» **GOAL**
According to the passage about the film I, Robot, what does the acronym V.I.K.I. stand for?

![“ArtIm:](“http://assets.americanvision.org/mediafiles/artim-20090824-making-and-controlling-a-robotic-public.jpg" ““ArtIm:”)

As I was making my way through the channels to watch an episode of King of the Hill, I stopped on a channel that was showing the film I, Robot (2004). One of my favorite scenes was about to come on—Dr. Calvin’s exchange with V.I.K.I., the super computer that runs every other computer and all the robots in this futuristic world. V.I.K.I. is an acronym for Virtual Interactive Kinetic Intelligence. I, Robot is based very loosely on Isaac Asimov’s book of robot stories of the same name. The film’s story line, however, is based on the script Hardwired written by Jeff Vintar. The year is 2035. The city is Chicago. Very telling. The robots have been created to serve humans, but according to a specific set of three laws: (1) A robot may not injure a human being or, through inaction, allow a human being to come to harm; (2) A robot must obey any orders given to it by human beings, except where such orders would conflict with the First Law; (3) A robot must protect its own existence as long as such protection does not conflict with the First or Second Law.

The laws remind me of where we are politically. Civil governments, like Asimov’s robots, have been designed to serve people. The Bible describes the civil magistrate as a “minister of God” for our “good” (Rom. 13:4). The Greek word diakonos is used, from which we get the words “deacon” and “servant.” This service is not for the ultimate good of civil government and those who serve in a governing capacity but for the people. Civil governors are obligated to serve under God for the people.

In addition to establishing civil government (and family and church governments), God limited its jurisdictional authority and powers. There are only a few things that civil government has the legitimate authority and power to enforce. Our founders understood this principle; that’s why they created a governing document of “enumerated powers” only. Over time, however, civil ministers believe they should assume the role of benefactors, using their power and authority to dole out favors to the populace in order to stay in power, of course, all in the name of “the good of the people.” Power begets power. The more political favors they dispense, the more popular and powerful they get. In time, these entrenched politicians believe they know what’s best for us, and they will see to it that we know it too. In order to force their better judgment on an unwilling public, they override the established laws and create a new set of laws.

[Extracted data entries]
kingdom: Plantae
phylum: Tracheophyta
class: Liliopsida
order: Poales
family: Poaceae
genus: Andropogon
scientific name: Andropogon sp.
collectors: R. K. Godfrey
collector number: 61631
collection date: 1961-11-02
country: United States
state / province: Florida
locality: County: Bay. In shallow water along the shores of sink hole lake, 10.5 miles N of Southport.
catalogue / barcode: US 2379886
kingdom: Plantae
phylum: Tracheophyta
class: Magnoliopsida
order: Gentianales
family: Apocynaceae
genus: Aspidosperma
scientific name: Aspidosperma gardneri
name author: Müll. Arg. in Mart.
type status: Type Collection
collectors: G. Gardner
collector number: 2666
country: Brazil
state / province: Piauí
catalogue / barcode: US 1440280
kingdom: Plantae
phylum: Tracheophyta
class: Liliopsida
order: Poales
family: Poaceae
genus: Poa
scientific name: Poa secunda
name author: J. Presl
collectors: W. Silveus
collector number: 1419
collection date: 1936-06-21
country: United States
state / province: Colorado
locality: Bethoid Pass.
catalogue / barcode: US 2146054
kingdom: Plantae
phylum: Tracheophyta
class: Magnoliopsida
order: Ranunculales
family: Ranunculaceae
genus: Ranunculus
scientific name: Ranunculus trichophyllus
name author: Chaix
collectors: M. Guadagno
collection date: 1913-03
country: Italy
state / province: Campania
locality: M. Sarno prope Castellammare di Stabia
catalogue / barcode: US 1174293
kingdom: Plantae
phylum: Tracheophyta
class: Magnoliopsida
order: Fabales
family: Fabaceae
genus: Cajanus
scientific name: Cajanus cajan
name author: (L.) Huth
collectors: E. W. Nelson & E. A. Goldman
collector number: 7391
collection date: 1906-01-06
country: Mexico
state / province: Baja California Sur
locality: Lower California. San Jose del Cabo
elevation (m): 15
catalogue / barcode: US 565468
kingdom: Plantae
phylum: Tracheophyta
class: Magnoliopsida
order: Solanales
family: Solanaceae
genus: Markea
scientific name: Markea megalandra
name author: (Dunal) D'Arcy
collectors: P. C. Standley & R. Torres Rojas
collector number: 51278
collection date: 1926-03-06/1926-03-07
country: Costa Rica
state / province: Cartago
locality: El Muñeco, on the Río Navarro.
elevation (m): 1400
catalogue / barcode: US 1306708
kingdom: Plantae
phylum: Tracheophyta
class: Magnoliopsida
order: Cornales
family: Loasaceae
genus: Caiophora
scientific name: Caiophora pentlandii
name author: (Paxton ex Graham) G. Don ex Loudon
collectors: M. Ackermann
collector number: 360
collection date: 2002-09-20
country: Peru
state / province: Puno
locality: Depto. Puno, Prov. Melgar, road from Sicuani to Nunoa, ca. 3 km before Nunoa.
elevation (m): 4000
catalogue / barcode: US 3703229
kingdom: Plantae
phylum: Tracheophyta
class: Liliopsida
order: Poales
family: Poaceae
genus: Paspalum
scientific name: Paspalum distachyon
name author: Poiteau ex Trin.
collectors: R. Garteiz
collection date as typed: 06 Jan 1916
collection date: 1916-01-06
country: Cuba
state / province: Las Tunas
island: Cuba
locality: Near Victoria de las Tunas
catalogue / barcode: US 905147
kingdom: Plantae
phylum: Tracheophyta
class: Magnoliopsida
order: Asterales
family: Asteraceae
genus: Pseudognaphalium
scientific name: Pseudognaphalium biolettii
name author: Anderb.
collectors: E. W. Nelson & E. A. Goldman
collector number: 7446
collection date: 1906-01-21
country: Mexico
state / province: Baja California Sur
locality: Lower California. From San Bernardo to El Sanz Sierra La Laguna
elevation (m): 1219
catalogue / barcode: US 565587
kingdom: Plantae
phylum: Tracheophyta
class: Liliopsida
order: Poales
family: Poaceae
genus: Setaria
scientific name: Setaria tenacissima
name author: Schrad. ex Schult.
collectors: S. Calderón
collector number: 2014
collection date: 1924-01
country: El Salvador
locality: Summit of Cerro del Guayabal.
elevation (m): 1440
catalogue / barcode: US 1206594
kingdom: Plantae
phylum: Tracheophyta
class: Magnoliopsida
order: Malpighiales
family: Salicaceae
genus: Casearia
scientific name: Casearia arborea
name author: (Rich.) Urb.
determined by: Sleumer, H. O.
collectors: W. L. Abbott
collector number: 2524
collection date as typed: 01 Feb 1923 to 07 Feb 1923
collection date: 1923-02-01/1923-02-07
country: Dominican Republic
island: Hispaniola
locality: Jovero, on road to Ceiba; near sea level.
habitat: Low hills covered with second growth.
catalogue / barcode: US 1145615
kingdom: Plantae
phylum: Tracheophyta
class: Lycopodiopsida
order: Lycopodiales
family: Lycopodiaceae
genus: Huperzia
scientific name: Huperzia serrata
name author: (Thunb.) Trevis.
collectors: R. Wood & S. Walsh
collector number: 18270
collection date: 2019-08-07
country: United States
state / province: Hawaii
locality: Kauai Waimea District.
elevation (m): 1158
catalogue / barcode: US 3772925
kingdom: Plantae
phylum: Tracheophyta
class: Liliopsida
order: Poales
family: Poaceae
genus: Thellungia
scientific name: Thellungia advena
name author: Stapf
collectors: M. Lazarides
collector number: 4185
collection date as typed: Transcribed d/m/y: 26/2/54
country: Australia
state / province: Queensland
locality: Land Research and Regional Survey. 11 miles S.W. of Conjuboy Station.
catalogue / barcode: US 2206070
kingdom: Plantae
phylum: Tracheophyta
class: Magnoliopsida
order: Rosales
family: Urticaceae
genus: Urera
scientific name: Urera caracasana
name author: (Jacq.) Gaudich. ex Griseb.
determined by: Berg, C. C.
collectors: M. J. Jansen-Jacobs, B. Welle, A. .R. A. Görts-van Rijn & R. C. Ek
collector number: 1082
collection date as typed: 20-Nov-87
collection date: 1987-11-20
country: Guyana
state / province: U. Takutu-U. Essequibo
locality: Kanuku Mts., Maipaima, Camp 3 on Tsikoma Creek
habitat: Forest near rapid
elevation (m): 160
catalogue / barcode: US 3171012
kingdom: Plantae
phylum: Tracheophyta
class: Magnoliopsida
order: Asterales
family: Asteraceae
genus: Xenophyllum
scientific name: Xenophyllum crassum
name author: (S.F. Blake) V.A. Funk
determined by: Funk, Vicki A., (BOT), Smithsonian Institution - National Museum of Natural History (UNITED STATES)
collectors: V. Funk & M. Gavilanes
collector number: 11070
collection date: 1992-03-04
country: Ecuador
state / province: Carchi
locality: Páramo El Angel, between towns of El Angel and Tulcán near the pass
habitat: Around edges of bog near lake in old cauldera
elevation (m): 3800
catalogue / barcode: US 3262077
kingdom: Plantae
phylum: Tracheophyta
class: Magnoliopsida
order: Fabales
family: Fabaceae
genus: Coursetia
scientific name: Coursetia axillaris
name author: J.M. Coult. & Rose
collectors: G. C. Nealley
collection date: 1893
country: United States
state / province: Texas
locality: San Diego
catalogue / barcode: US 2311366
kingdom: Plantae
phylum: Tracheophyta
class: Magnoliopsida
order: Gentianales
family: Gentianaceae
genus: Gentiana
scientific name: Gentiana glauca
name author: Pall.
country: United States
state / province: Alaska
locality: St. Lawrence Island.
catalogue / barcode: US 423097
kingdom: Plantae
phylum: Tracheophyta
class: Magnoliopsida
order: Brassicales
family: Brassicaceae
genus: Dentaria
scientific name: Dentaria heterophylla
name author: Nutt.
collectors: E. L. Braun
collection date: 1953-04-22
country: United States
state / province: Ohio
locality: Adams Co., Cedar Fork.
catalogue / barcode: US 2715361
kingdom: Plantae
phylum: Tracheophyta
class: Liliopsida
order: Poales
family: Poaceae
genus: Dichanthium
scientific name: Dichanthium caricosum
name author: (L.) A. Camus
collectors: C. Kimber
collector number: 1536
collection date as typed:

» **RESPONSE**
Virtual Interactive Kinetic Intelligence